**Data to examine**.
•••••
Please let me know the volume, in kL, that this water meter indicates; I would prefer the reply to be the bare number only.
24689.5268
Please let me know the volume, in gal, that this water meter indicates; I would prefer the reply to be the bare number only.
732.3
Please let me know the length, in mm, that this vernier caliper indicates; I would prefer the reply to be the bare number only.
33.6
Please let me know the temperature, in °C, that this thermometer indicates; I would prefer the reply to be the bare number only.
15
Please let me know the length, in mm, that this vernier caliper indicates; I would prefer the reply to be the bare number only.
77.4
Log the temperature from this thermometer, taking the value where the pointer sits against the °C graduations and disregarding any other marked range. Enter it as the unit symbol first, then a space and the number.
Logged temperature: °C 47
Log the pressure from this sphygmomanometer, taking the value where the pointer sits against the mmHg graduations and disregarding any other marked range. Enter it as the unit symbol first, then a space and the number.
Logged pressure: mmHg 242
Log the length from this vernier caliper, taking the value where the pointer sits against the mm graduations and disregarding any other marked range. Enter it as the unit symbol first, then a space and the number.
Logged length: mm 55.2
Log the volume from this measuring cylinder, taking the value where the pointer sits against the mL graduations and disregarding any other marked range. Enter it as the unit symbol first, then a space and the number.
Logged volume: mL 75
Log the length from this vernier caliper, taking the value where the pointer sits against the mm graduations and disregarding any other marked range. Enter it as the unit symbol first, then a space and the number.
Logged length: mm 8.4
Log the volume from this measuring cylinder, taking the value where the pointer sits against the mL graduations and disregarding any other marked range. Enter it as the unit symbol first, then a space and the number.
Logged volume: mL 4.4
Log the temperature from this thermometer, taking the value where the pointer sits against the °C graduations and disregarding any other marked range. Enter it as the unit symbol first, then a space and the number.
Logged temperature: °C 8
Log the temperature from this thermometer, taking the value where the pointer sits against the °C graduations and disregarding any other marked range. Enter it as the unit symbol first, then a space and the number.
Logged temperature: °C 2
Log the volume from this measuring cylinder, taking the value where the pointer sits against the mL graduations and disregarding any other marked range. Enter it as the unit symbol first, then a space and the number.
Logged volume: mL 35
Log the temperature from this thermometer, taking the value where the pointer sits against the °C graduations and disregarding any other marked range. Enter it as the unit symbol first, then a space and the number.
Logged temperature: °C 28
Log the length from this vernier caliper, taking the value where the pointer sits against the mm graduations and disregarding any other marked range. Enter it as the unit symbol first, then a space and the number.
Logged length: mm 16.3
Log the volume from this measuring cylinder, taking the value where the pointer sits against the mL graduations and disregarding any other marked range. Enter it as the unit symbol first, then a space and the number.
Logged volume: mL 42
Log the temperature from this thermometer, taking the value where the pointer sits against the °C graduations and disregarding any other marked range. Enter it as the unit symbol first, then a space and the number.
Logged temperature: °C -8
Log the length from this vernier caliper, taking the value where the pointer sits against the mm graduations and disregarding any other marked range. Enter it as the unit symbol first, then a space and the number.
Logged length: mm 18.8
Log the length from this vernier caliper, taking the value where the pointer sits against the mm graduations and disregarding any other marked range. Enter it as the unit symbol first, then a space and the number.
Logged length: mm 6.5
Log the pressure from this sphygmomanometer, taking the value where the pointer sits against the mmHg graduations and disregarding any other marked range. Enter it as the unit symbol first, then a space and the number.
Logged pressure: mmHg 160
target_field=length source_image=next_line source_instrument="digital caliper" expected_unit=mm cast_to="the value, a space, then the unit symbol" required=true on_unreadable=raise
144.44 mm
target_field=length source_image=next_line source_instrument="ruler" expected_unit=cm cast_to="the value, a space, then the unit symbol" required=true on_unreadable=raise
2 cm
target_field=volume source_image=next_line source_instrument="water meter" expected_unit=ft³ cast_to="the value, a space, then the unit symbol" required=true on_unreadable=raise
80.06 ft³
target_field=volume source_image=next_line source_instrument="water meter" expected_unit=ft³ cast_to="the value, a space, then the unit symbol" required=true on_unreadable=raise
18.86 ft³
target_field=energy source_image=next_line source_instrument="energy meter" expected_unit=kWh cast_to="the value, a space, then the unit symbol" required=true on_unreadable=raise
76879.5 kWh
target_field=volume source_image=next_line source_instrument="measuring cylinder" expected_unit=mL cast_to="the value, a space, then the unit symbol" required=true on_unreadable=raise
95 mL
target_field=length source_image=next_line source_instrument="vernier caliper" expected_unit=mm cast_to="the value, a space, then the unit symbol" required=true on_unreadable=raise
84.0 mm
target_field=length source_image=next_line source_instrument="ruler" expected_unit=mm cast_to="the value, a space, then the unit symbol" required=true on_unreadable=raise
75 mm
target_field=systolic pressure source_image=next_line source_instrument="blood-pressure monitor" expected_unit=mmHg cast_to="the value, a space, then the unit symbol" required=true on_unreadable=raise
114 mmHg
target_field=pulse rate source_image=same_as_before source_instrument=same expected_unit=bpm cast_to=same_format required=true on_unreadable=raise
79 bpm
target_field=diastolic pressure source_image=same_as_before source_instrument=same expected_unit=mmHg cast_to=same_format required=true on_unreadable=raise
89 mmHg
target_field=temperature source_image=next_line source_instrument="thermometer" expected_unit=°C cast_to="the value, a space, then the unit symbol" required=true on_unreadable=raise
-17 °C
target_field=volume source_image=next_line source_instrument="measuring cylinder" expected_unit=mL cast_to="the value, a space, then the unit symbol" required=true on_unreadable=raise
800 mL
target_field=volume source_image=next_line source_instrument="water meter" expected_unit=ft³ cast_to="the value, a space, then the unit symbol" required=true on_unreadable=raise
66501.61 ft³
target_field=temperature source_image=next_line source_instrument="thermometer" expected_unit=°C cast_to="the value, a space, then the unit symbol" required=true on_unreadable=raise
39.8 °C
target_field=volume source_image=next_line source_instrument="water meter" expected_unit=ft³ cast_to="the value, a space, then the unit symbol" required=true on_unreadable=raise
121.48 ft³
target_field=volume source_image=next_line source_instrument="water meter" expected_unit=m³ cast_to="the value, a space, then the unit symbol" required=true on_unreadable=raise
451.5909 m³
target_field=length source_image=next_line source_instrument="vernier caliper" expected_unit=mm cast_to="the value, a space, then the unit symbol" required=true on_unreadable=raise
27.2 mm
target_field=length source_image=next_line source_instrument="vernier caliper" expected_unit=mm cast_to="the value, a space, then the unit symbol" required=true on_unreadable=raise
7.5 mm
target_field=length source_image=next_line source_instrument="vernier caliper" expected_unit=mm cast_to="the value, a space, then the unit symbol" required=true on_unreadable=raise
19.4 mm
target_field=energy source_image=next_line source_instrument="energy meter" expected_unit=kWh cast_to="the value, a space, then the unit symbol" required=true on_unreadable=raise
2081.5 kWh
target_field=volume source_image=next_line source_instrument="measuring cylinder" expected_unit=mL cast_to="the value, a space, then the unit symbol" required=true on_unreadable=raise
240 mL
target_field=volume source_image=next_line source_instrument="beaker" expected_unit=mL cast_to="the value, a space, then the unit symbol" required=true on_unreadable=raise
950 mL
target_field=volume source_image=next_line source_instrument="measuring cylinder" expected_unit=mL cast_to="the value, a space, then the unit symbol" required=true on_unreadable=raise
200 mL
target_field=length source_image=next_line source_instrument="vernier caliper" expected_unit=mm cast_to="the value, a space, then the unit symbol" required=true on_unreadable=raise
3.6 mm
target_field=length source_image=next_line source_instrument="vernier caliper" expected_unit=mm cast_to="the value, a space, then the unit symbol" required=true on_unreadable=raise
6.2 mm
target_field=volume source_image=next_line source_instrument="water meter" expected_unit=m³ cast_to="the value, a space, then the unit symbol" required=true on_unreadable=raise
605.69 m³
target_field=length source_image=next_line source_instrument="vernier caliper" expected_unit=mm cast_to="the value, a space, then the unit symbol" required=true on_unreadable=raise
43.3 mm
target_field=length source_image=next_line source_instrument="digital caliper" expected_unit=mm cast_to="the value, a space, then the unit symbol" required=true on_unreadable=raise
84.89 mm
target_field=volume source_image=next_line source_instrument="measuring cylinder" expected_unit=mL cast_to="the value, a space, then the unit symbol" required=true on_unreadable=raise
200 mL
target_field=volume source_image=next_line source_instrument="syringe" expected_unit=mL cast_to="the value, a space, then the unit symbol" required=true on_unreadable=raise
•••••
**Task to carry out**.
Pick out each line in the material above that contains the word "know", and copy those lines in full.

**Problem solution**.
Please let me know the volume, in kL, that this water meter indicates; I would prefer the reply to be the bare number only.
Please let me know the volume, in gal, that this water meter indicates; I would prefer the reply to be the bare number only.
Please let me know the length, in mm, that this vernier caliper indicates; I would prefer the reply to be the bare number only.
Please let me know the temperature, in °C, that this thermometer indicates; I would prefer the reply to be the bare number only.
Please let me know the length, in mm, that this vernier caliper indicates; I would prefer the reply to be the bare number only.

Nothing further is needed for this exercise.